### Input for this task
——
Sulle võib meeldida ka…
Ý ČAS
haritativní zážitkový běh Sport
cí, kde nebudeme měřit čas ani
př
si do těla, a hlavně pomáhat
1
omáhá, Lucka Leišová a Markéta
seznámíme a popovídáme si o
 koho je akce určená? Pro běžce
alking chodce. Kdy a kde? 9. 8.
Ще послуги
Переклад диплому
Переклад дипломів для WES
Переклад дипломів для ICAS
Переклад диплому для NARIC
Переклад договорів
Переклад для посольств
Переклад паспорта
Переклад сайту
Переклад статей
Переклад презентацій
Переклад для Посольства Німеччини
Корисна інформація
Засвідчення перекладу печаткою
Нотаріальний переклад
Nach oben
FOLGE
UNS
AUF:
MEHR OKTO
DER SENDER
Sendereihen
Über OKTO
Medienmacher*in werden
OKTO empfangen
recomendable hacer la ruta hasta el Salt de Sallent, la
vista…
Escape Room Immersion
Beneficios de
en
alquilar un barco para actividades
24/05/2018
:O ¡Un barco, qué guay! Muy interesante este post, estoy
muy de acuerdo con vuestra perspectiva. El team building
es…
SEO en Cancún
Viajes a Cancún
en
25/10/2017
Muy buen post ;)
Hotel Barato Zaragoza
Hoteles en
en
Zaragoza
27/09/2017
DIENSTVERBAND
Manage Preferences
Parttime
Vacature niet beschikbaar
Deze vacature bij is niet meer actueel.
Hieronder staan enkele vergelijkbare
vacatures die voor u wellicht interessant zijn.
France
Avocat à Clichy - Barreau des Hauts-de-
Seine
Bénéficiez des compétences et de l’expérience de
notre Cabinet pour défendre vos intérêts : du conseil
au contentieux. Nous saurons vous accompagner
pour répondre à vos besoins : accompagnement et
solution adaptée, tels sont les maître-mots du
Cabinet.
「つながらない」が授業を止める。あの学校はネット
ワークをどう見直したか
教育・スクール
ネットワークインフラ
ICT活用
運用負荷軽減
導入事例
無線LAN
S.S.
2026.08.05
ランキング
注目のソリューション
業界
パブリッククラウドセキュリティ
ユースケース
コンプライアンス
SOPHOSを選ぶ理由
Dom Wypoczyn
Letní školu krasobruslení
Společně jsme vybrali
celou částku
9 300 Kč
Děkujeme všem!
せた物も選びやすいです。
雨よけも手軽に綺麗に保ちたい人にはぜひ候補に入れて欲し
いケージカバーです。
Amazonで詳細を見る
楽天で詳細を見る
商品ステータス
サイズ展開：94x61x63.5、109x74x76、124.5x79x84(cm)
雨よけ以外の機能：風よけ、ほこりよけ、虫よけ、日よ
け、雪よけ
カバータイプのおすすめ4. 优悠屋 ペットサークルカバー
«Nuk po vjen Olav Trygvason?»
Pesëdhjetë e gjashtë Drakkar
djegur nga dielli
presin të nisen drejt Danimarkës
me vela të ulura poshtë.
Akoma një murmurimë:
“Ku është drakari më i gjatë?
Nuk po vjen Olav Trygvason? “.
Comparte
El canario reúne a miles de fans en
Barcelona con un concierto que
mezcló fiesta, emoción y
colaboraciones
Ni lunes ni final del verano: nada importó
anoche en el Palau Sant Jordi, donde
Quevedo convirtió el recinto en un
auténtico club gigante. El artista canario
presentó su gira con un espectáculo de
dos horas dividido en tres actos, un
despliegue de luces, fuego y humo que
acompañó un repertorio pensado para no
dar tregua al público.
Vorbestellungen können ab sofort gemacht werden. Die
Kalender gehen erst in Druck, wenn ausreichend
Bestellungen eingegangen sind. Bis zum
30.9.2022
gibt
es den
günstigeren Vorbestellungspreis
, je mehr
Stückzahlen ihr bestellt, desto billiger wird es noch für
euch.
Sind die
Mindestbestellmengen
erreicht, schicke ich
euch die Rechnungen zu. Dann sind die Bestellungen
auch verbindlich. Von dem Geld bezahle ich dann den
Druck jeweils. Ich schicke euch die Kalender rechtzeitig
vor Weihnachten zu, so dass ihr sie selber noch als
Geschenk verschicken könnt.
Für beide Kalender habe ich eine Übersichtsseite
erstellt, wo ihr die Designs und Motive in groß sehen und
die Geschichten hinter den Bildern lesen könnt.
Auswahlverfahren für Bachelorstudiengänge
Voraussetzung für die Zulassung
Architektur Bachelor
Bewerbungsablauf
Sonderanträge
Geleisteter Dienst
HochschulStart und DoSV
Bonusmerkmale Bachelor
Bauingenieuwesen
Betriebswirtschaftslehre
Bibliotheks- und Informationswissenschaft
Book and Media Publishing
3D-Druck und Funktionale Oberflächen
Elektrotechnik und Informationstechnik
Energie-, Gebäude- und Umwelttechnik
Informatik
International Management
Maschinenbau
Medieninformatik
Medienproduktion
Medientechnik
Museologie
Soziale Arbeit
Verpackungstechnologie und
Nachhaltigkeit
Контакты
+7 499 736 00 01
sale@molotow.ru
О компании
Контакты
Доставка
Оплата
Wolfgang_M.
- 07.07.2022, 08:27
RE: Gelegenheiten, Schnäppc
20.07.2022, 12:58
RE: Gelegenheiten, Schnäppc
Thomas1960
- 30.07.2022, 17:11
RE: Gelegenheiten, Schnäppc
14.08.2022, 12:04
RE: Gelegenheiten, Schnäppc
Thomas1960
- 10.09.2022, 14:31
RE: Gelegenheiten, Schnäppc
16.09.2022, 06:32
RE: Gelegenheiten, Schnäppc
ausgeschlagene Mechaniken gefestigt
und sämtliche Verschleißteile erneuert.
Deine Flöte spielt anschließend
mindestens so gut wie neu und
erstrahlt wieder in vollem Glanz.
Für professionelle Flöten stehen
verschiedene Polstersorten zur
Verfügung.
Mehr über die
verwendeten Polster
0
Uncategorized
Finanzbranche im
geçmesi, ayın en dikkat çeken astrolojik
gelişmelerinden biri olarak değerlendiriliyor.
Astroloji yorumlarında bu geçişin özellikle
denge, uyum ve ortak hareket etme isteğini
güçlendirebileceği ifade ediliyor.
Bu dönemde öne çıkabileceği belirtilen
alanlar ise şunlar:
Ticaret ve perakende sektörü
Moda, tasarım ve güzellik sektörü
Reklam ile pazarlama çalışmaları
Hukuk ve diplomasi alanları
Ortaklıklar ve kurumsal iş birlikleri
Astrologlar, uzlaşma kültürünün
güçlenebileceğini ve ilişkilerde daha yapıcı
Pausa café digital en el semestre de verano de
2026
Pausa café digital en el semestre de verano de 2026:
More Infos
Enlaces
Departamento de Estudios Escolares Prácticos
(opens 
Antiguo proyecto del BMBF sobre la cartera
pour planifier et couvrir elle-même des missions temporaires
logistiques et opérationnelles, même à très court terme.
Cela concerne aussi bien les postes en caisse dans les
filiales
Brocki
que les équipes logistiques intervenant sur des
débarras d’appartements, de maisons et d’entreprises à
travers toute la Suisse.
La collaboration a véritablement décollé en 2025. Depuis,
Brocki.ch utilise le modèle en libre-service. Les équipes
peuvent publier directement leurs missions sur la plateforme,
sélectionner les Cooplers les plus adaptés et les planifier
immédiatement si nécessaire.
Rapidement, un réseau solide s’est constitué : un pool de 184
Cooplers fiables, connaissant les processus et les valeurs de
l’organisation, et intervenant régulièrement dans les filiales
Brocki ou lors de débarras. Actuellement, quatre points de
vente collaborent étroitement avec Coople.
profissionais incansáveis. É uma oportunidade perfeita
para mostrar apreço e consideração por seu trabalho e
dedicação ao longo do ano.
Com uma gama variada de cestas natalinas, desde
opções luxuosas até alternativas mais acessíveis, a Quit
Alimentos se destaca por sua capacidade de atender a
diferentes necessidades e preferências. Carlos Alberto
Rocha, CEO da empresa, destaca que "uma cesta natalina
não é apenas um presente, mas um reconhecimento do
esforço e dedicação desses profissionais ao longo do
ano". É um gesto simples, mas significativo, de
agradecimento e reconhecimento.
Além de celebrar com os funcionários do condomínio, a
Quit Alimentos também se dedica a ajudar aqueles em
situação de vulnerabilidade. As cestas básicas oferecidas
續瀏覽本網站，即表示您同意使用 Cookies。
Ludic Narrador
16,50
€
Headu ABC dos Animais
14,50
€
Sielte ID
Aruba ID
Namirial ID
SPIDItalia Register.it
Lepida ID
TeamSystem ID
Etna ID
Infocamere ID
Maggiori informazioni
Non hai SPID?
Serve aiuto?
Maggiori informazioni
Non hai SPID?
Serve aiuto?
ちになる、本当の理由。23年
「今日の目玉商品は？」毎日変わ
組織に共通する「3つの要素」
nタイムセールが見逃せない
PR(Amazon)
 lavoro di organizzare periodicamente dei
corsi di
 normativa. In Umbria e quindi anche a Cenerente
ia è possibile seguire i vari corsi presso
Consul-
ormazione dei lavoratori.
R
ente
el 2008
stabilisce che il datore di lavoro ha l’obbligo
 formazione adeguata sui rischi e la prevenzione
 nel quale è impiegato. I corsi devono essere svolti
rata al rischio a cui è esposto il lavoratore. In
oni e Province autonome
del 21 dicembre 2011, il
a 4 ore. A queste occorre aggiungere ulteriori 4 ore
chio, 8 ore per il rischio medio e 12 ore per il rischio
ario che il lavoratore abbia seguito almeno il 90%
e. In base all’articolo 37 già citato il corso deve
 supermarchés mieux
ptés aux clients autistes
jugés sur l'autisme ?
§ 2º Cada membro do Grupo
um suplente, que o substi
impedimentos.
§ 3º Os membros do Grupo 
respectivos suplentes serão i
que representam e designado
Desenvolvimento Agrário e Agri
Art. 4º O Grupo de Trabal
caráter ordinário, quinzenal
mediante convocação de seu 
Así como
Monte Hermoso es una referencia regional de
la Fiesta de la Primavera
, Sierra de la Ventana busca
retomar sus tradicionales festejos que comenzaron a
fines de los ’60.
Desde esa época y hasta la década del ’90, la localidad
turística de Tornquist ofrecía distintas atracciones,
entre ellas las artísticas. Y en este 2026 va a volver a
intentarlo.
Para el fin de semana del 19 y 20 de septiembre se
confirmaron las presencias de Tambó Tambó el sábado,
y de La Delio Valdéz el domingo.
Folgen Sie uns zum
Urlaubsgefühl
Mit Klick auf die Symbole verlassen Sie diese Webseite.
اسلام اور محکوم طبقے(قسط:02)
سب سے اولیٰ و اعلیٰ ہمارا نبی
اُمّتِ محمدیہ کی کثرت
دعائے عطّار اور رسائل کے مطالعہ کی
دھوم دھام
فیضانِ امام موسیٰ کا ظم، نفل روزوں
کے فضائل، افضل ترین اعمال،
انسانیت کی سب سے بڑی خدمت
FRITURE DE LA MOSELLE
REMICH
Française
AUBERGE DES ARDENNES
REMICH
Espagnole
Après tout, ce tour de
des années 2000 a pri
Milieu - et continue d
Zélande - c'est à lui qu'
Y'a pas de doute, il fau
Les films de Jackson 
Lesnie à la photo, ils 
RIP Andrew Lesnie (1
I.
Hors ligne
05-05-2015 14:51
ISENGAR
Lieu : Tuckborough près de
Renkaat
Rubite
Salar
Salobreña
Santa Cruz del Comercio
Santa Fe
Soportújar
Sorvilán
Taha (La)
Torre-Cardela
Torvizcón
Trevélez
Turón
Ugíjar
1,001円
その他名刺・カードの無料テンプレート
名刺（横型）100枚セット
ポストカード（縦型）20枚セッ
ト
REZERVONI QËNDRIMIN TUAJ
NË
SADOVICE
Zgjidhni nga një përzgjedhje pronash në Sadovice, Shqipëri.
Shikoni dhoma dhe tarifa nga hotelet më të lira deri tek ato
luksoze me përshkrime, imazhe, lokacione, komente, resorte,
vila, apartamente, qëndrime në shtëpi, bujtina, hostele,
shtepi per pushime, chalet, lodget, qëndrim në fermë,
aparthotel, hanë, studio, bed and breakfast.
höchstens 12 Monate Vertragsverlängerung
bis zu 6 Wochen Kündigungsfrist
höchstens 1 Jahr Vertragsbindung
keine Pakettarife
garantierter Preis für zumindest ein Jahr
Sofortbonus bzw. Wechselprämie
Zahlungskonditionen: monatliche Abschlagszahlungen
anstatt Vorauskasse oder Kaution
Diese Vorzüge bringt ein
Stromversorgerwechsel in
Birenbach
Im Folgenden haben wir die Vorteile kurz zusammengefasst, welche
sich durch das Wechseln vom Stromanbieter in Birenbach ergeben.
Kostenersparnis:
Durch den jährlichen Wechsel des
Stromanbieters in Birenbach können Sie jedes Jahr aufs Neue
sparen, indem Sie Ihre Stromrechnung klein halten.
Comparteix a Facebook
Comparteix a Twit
——
### Description of the task
Could you rewrite the data as a Markdown table with the columns Row and Text, starting at the first line of the data and ending at the line that contains "este post, estoy", numbering each line and leaving out any blank lines?

### Answer
| Row | Text |
|---|---|
| 1 | Sulle võib meeldida ka… |
| 2 | Ý ČAS |
| 3 | haritativní zážitkový běh Sport |
| 4 | cí, kde nebudeme měřit čas ani |
| 5 | př |
| 6 | si do těla, a hlavně pomáhat |
| 7 | 1 |
| 8 | omáhá, Lucka Leišová a Markéta |
| 9 | seznámíme a popovídáme si o |
| 10 |  koho je akce určená? Pro běžce |
| 11 | alking chodce. Kdy a kde? 9. 8. |
| 12 | Ще послуги |
| 13 | Переклад диплому |
| 14 | Переклад дипломів для WES |
| 15 | Переклад дипломів для ICAS |
| 16 | Переклад диплому для NARIC |
| 17 | Переклад договорів |
| 18 | Переклад для посольств |
| 19 | Переклад паспорта |
| 20 | Переклад сайту |
| 21 | Переклад статей |
| 22 | Переклад презентацій |
| 23 | Переклад для Посольства Німеччини |
| 24 | Корисна інформація |
| 25 | Засвідчення перекладу печаткою |
| 26 | Нотаріальний переклад |
| 27 | Nach oben |
| 28 | FOLGE |
| 29 | UNS |
| 30 | AUF: |
| 31 | MEHR OKTO |
| 32 | DER SENDER |
| 33 | Sendereihen |
| 34 | Über OKTO |
| 35 | Medienmacher*in werden |
| 36 | OKTO empfangen |
| 37 | recomendable hacer la ruta hasta el Salt de Sallent, la |
| 38 | vista… |
| 39 | Escape Room Immersion |
| 40 | Beneficios de |
| 41 | en |
| 42 | alquilar un barco para actividades |
| 43 | 24/05/2018 |
| 44 | :O ¡Un barco, qué guay! Muy interesante este post, estoy |